*INSTRUÇÕES DAS TAREFAS:*
A: No excerto sobre os ensaios clínicos na ULS Santa Maria, quantos novos ensaios foram aprovados em 2024?
B: Prossiga o excerto sobre os ensaios clínicos na ULS Santa Maria a partir da última frase apresentada.

*EXCERTO PARA LEITURA:*
★ ★ ★ ★
Após a formalização da associação de direito privado, a ULS Santa Maria vai construir, de raiz, um novo espaço para o CIC-CAML e quer chegar ao final de 2026, quando termina o atual mandato, com reforço “do capital humano em quantidade e qualidade, e com resultados já muito diferentes do que têm sido os já excelentes resultados”. Em 2024, estiveram ativos cerca de 350 ensaios clínicos e foram ainda aprovados 177 novos ensaios. Até ao momento, confirma a ULS Santa Maria, há cerca de 100 ensaios submetidos.
Para Tomás Lamas, médico intensivista e presidente da Associação Batazu, é fundamental que o país consiga reforçar a sua capacidade no que diz respeito à inovação na saúde. “É preciso apostar na investigação”, insiste, apontando a mira em particular à terapia baseada em células CAR-T para cancros do sangue, o grupo de doenças responsável pela morte de Tomás, com 11 anos, filho do cofundador da Batazu. “Queremos com esta associação ajudar outros pais e pessoas que enfrentam estas doenças a encontrar oportunidades de ensaios clínicos”, exemplifica.
★ ★ ★ ★
*LINHAS FORNECIDAS:*
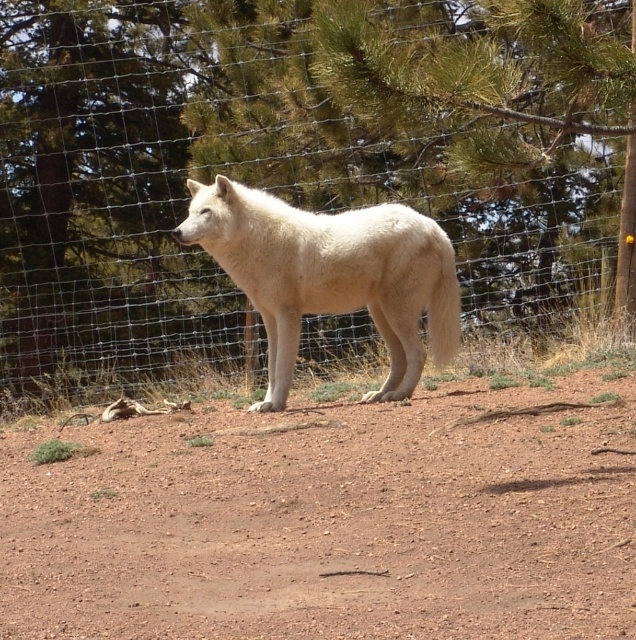
Does brown dirt track at center lie behind white fur wolf at center?

No.

Can you confirm if brown dirt track at center is positioned below white fur wolf at center?

Yes.

Between point (417, 620) and point (378, 260), which one is positioned in front?

Point (417, 620) is more forward.

The height and width of the screenshot is (640, 636). I want to click on brown dirt track at center, so click(x=329, y=520).

Is point (560, 35) positioned after point (31, 589)?

Yes, point (560, 35) is farther from viewer.

Which is in front, point (31, 122) or point (130, 449)?

Point (130, 449) is in front.

This screenshot has width=636, height=640. What are the coordinates of `wire mesh fence at center` in the screenshot? It's located at (300, 166).

Which is in front, point (284, 17) or point (415, 294)?

Point (415, 294) is in front.

In order to click on wire mesh fence at center in this screenshot , I will do `click(300, 166)`.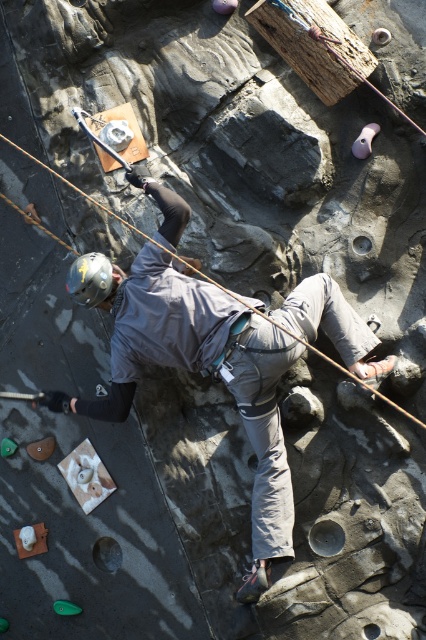
Can you confirm if gray fabric jacket at center is positioned to the right of matte gray helmet at center?

Correct, you'll find gray fabric jacket at center to the right of matte gray helmet at center.

Is gray fabric jacket at center bigger than matte gray helmet at center?

Correct, gray fabric jacket at center is larger in size than matte gray helmet at center.

Between point (259, 365) and point (80, 266), which one is positioned behind?

Point (80, 266)

The height and width of the screenshot is (640, 426). I want to click on gray fabric jacket at center, so click(x=227, y=369).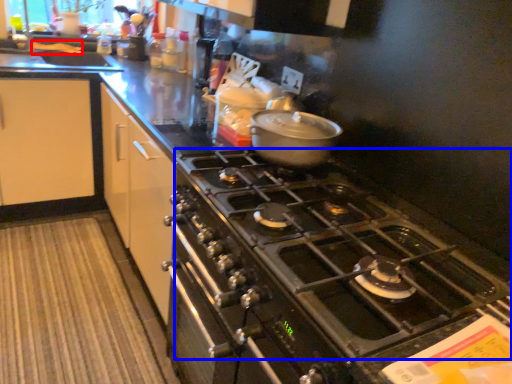
Question: Which point is further to the camera, food (highlighted by a red box) or gas stove (highlighted by a blue box)?

Choices:
 (A) food
 (B) gas stove

Answer: (A)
★ ★ ★ ★
*RESPOSTAS POR TAREFA:*
A: Foram aprovados 177 novos ensaios clínicos.

B:
Tomás Lamas defende que Portugal deve olhar para o exemplo de Espanha em matéria de investigação e ensaios clínicos, e procurar tornar-se também num centro de produção destas células para fins de investigação. “Queremos trazer as células CAR-T para Portugal”, sublinha.
Carlos Martins, José Dinis e Tomás Lamas vão estar, na próxima terça-feira, 11, na cerimónia da 10ª edição do Programa Gilead Génese, a que o Expresso se associa como media partner, onde vão debater os desafios e oportunidades da investigação clínica. No evento, serão ainda anunciados os projetos a quem serão atribuídas bolsas de investigação em duas categorias: investigação e comunidade.
Regressa o Programa Gilead Génese para a sua 10ª edição dedicada a apoiar a investigação clínica e projetos de saúde dirigidos à comunidade. Até ao momento, a farmacêutica investiu perto de €3 milhões para apoiar 124 projetos de investigação e de intervenção comunitária, de 51 entidades nacionais, em áreas como VIH, hepatites virais crónicas, infeções fúngicas, Covid-19, linfomas e cancro da mama.
Quando, onde e a que horas?
Terça-feira, 11, no Centro Cultural de Belém, em Lisboa, a partir das 16h.
Quem são os oradores em destaque?
- Marcelo Rebelo de Sousa, presidente da República (mensagem gravada)
- María Río, vice-presidente e diretora-geral da Gilead Espanha e Portugal
- Carlos Martins, presidente do conselho de administração da ULS Santa Maria
- José Dinis, coordenador da unidade de investigação clínica do IPO do Porto
- Tomás Lamas, presidente da Associação BataZu
- Jorge Soares, membro da comissão consultiva do Programa Gilead GÉNESE
- Ana Povo, secretária de Estado da Saúde
Porque é que este tema é central?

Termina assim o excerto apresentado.